2. L'exemple de l'évaluation de la sécurité alimentaire
L'exemple de l'évaluation des risques liés
à
l'ingestion d'OGM permet de mieux cerner la méthodologie, rigoureuse,
qui est employée.
L'évaluation de la sécurité des produits alimentaires
contenant des OGM ou issus d'OGM repose sur des principes fixés
dès le début des années 1980 par l'Organisation de
Coopération et de Développement Économique (OCDE), la FAO
(Food and Agriculture Organization) et l'Organisation Mondiale de la
Santé (OMS).
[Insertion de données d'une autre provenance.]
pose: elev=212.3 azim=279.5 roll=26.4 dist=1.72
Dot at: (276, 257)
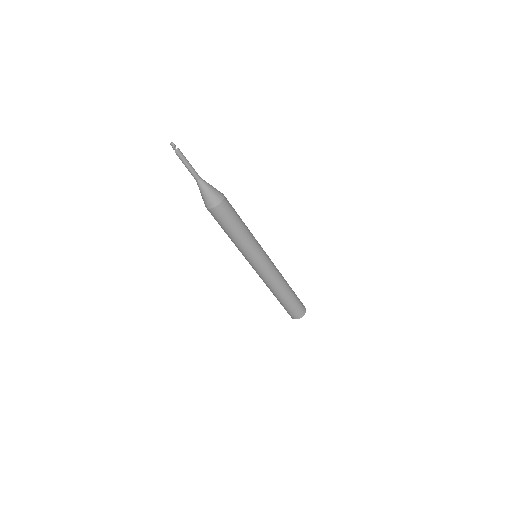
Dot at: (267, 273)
La démarche est la suivante
56(
*
)
: les aliments déjà
consommés sont considérés comme ayant, sur la base d'une
longue expérience, fait la preuve de leur innocuité. Ils servent
donc de référence pour évaluer la salubrité des
aliments nouveaux contenant des OGM ou issus d'OGM. La comparaison entre un
aliment nouveau et un aliment traditionnellement consommé permet de
déterminer s'il y a ou non " équivalence de substance ".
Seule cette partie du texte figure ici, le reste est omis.